How to complete this task:
Copy the lines below word for word, leaving out the pictures.

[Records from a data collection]
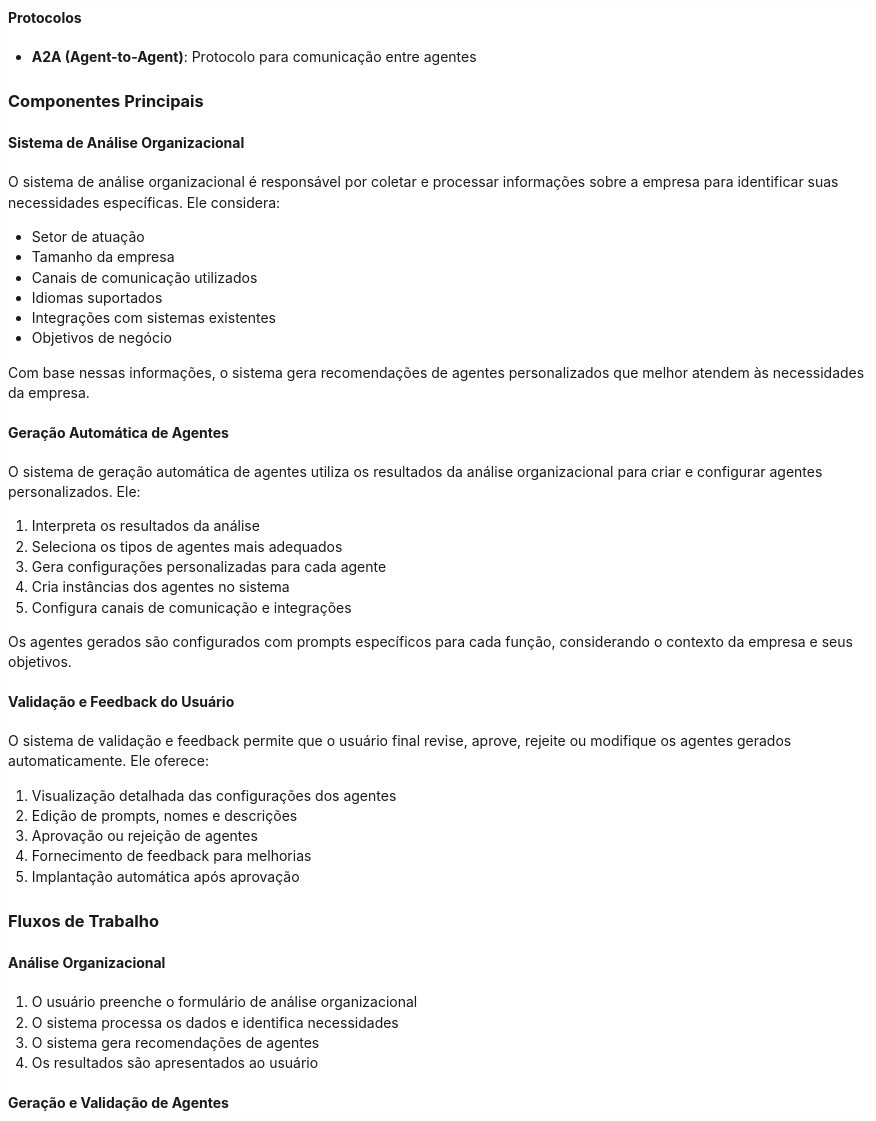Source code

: #### Protocolos
- **A2A (Agent-to-Agent)**: Protocolo para comunicação entre agentes

### Componentes Principais

#### Sistema de Análise Organizacional

O sistema de análise organizacional é responsável por coletar e processar informações sobre a empresa para identificar suas necessidades específicas. Ele considera:

- Setor de atuação
- Tamanho da empresa
- Canais de comunicação utilizados
- Idiomas suportados
- Integrações com sistemas existentes
- Objetivos de negócio

Com base nessas informações, o sistema gera recomendações de agentes personalizados que melhor atendem às necessidades da empresa.

#### Geração Automática de Agentes

O sistema de geração automática de agentes utiliza os resultados da análise organizacional para criar e configurar agentes personalizados. Ele:

1. Interpreta os resultados da análise
2. Seleciona os tipos de agentes mais adequados
3. Gera configurações personalizadas para cada agente
4. Cria instâncias dos agentes no sistema
5. Configura canais de comunicação e integrações

Os agentes gerados são configurados com prompts específicos para cada função, considerando o contexto da empresa e seus objetivos.

#### Validação e Feedback do Usuário

O sistema de validação e feedback permite que o usuário final revise, aprove, rejeite ou modifique os agentes gerados automaticamente. Ele oferece:

1. Visualização detalhada das configurações dos agentes
2. Edição de prompts, nomes e descrições
3. Aprovação ou rejeição de agentes
4. Fornecimento de feedback para melhorias
5. Implantação automática após aprovação

### Fluxos de Trabalho

#### Análise Organizacional

1. O usuário preenche o formulário de análise organizacional
2. O sistema processa os dados e identifica necessidades
3. O sistema gera recomendações de agentes
4. Os resultados são apresentados ao usuário

#### Geração e Validação de Agentes
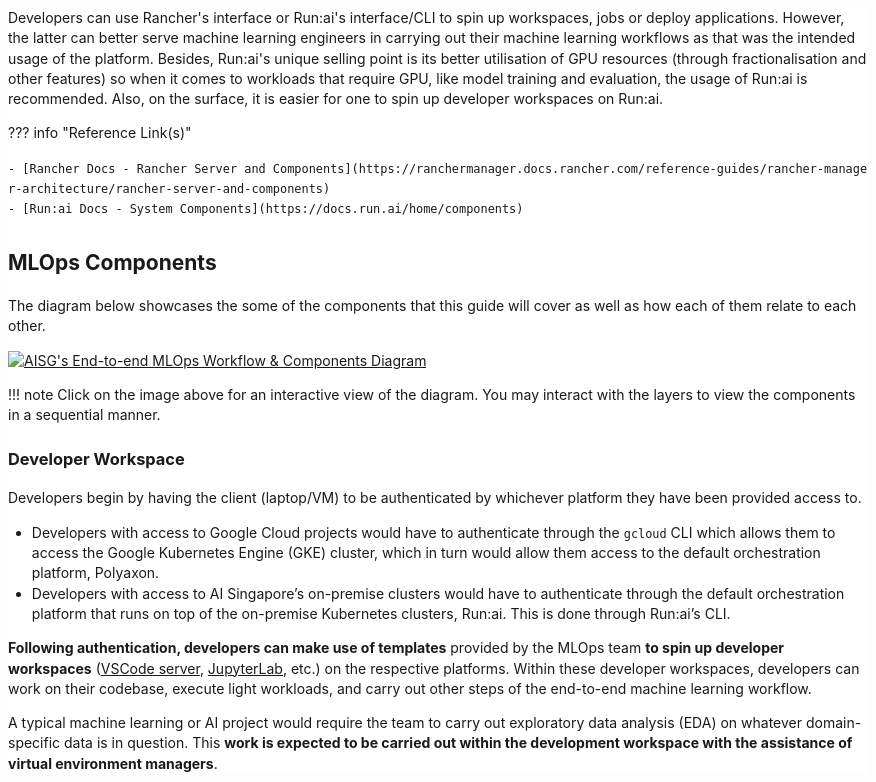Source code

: Developers can use Rancher's interface or Run:ai's interface/CLI to
spin up workspaces, jobs or deploy applications. However, the latter can
better serve machine learning engineers in carrying out their machine
learning workflows as that was the intended usage of the platform.
Besides, Run:ai's unique selling point is its better utilisation of
GPU resources (through fractionalisation and other features)
so when it comes to workloads that require GPU, like
model training and evaluation, the usage of Run:ai is recommended.
Also, on the surface, it is easier for one to spin up developer
workspaces on Run:ai.

??? info "Reference Link(s)"

    - [Rancher Docs - Rancher Server and Components](https://ranchermanager.docs.rancher.com/reference-guides/rancher-manager-architecture/rancher-server-and-components)
    - [Run:ai Docs - System Components](https://docs.run.ai/home/components)

## MLOps Components

The diagram below showcases the some of the components that this guide
will cover as well as how each of them relate to each other.

[![AISG's End-to-end MLOps Workflow & Components Diagram](assets/images/aisg-e2e-mlops-workflow-components_jul2023.png)](assets/aisg-e2e-mlops-workflow-components_jul2023.html)

!!! note
    Click on the image above for an interactive view of the diagram.
    You may interact with the layers to view the components in a
    sequential manner.

### Developer Workspace

Developers begin by having the client (laptop/VM) to be authenticated by
whichever platform they have been provided access to.

- Developers with access to Google Cloud projects would have to
  authenticate through the `gcloud` CLI which allows them to access the
  Google Kubernetes Engine (GKE) cluster, which in turn would allow them
  access to the default orchestration platform, Polyaxon.
- Developers with access to AI Singapore’s on-premise clusters would
  have to authenticate through the default orchestration platform that
  runs on top of the on-premise Kubernetes clusters, Run:ai.
  This is done through Run:ai’s CLI.

__Following authentication, developers can make use of templates__
provided by the MLOps team __to spin up developer workspaces__
([VSCode server](https://github.com/coder/code-server),
[JupyterLab](https://jupyter.org/), etc.) on the respective platforms.
Within these developer workspaces, developers can work on their
codebase, execute light workloads, and carry out other steps of the
end-to-end machine learning workflow.

A typical machine learning or AI project would require the team to carry
out exploratory data analysis (EDA) on whatever domain-specific data is
in question. This __work is expected to be carried out within the
development workspace with the assistance of virtual environment
managers__.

Response below:
Source code

: #### Protocolos
- **A2A (Agent-to-Agent)**: Protocolo para comunicação entre agentes

### Componentes Principais

#### Sistema de Análise Organizacional

O sistema de análise organizacional é responsável por coletar e processar informações sobre a empresa para identificar suas necessidades específicas. Ele considera:

- Setor de atuação
- Tamanho da empresa
- Canais de comunicação utilizados
- Idiomas suportados
- Integrações com sistemas existentes
- Objetivos de negócio

Com base nessas informações, o sistema gera recomendações de agentes personalizados que melhor atendem às necessidades da empresa.

#### Geração Automática de Agentes

O sistema de geração automática de agentes utiliza os resultados da análise organizacional para criar e configurar agentes personalizados. Ele:

1. Interpreta os resultados da análise
2. Seleciona os tipos de agentes mais adequados
3. Gera configurações personalizadas para cada agente
4. Cria instâncias dos agentes no sistema
5. Configura canais de comunicação e integrações

Os agentes gerados são configurados com prompts específicos para cada função, considerando o contexto da empresa e seus objetivos.

#### Validação e Feedback do Usuário

O sistema de validação e feedback permite que o usuário final revise, aprove, rejeite ou modifique os agentes gerados automaticamente. Ele oferece:

1. Visualização detalhada das configurações dos agentes
2. Edição de prompts, nomes e descrições
3. Aprovação ou rejeição de agentes
4. Fornecimento de feedback para melhorias
5. Implantação automática após aprovação

### Fluxos de Trabalho

#### Análise Organizacional

1. O usuário preenche o formulário de análise organizacional
2. O sistema processa os dados e identifica necessidades
3. O sistema gera recomendações de agentes
4. Os resultados são apresentados ao usuário

#### Geração e Validação de Agentes
Source code

: Developers can use Rancher's interface or Run:ai's interface/CLI to
spin up workspaces, jobs or deploy applications. However, the latter can
better serve machine learning engineers in carrying out their machine
learning workflows as that was the intended usage of the platform.
Besides, Run:ai's unique selling point is its better utilisation of
GPU resources (through fractionalisation and other features)
so when it comes to workloads that require GPU, like
model training and evaluation, the usage of Run:ai is recommended.
Also, on the surface, it is easier for one to spin up developer
workspaces on Run:ai.

??? info "Reference Link(s)"

    - [Rancher Docs - Rancher Server and Components](https://ranchermanager.docs.rancher.com/reference-guides/rancher-manager-architecture/rancher-server-and-components)
    - [Run:ai Docs - System Components](https://docs.run.ai/home/components)

## MLOps Components

The diagram below showcases the some of the components that this guide
will cover as well as how each of them relate to each other.

[![AISG's End-to-end MLOps Workflow & Components Diagram](assets/images/aisg-e2e-mlops-workflow-components_jul2023.png)](assets/aisg-e2e-mlops-workflow-components_jul2023.html)

!!! note
    Click on the image above for an interactive view of the diagram.
    You may interact with the layers to view the components in a
    sequential manner.

### Developer Workspace

Developers begin by having the client (laptop/VM) to be authenticated by
whichever platform they have been provided access to.

- Developers with access to Google Cloud projects would have to
  authenticate through the `gcloud` CLI which allows them to access the
  Google Kubernetes Engine (GKE) cluster, which in turn would allow them
  access to the default orchestration platform, Polyaxon.
- Developers with access to AI Singapore’s on-premise clusters would
  have to authenticate through the default orchestration platform that
  runs on top of the on-premise Kubernetes clusters, Run:ai.
  This is done through Run:ai’s CLI.

__Following authentication, developers can make use of templates__
provided by the MLOps team __to spin up developer workspaces__
([VSCode server](https://github.com/coder/code-server),
[JupyterLab](https://jupyter.org/), etc.) on the respective platforms.
Within these developer workspaces, developers can work on their
codebase, execute light workloads, and carry out other steps of the
end-to-end machine learning workflow.

A typical machine learning or AI project would require the team to carry
out exploratory data analysis (EDA) on whatever domain-specific data is
in question. This __work is expected to be carried out within the
development workspace with the assistance of virtual environment
managers__.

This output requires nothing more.